这次要是不看,还不知道以后有没有机会看这样的热闹呢。
只可惜朱予焕是乘坐马车出宫,百姓们也就无法一睹公主真容,只是有不少人跟着车队相送,场面也称得上热闹,直到出了京城才渐渐安静下来。
至于送行的杨溥等人,则是在郊外等候。
杨溥明白朱瞻基派遣朱予焕北上的深意,自然不会马虎大意,早早地便在城外恭候。
待到马车停下,朱予焕下车,见杨溥向自己行礼,立刻伸手扶他,道:“先生见外了。”
杨溥一抬头,见朱予焕一身宝蓝曳撒,穿戴利落,面露惊诧之色。
朱予焕笑着说道:“这也是为了方便行动,到底有军士随行,不比在深宫之中,要顾全公主之尊的衣着打扮,先生不要见怪。”
杨溥也不好说什么,毕竟朱予焕的这身打扮肯定经过朱瞻基点头,他一个臣子又怎么好对公主评头论足。况且朱予焕本人就有着跟随父亲朱瞻基巡边的经历,穿着打扮自然有一番道理。
送行自然也是有流程的,两人将流程走完,朱予焕这才笑道:“如今我要去北边,编书的事情就有劳澹庵先生多多费心,不过先生不必担忧,临走前我已经将进度安排给了吴宁和虞瑛,您偶尔过目便好。”
杨溥对于朱予焕的安排周到早就有所预料,笑呵呵地应承下来,道:“殿下放心,这也是臣的分内之事。”

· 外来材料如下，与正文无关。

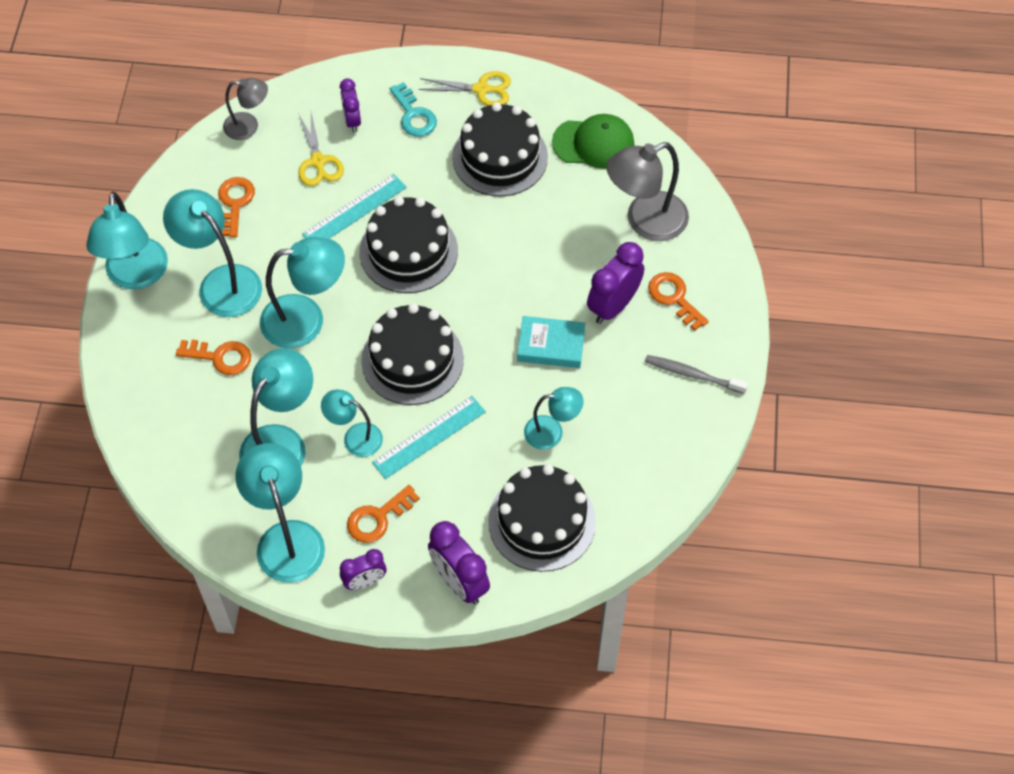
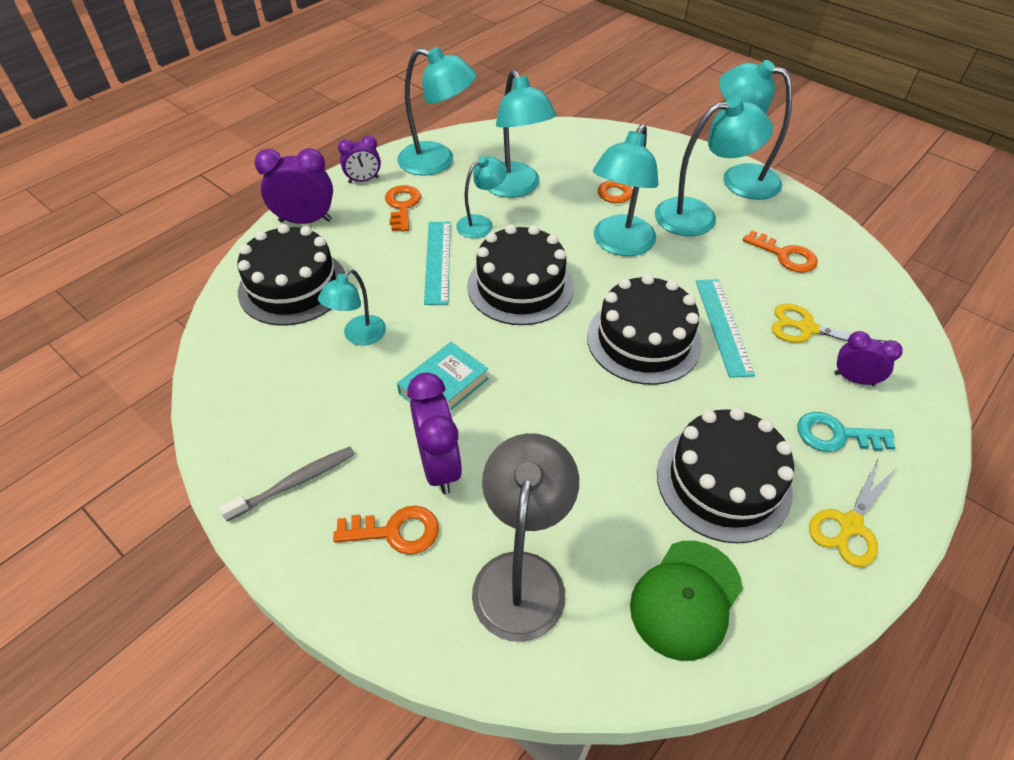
camera: 125 degrees right, 10 degrees down
grey lamp [223,78,268,140] -> none
purple clock [340,549,386,590] -> purple clock turned 120 degrees counterclockwise [338,135,381,183]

毕竟这位殿下的文章他都读过,也就能以另一种方式见证这位为人处世越来越周全的殿下的成长。
眼看着时间要到了,杨溥亲自送朱予焕上车,道:“殿下一路顺风。”
朱予焕掀开窗帘,对着杨溥微微颔首,道:“先生也多加保重。”
马车缓缓向前行驶,窗帘却未曾放下,杨溥见朱予焕仍旧回头望过来,不由微微一愣,下意识地回头去看远处的京城,却没有看出什么来,不免有些心中纳闷。
怀恩见朱予焕未曾放下车帘,开口问道:“殿下身体不适?”
朱予焕却摇摇头,笑道:“没什么,只是想回头看看京师罢了。”她看着渐渐缩小的城门,心中更加安定。
她就知道自己总有一日可以光明正大地走出宫门。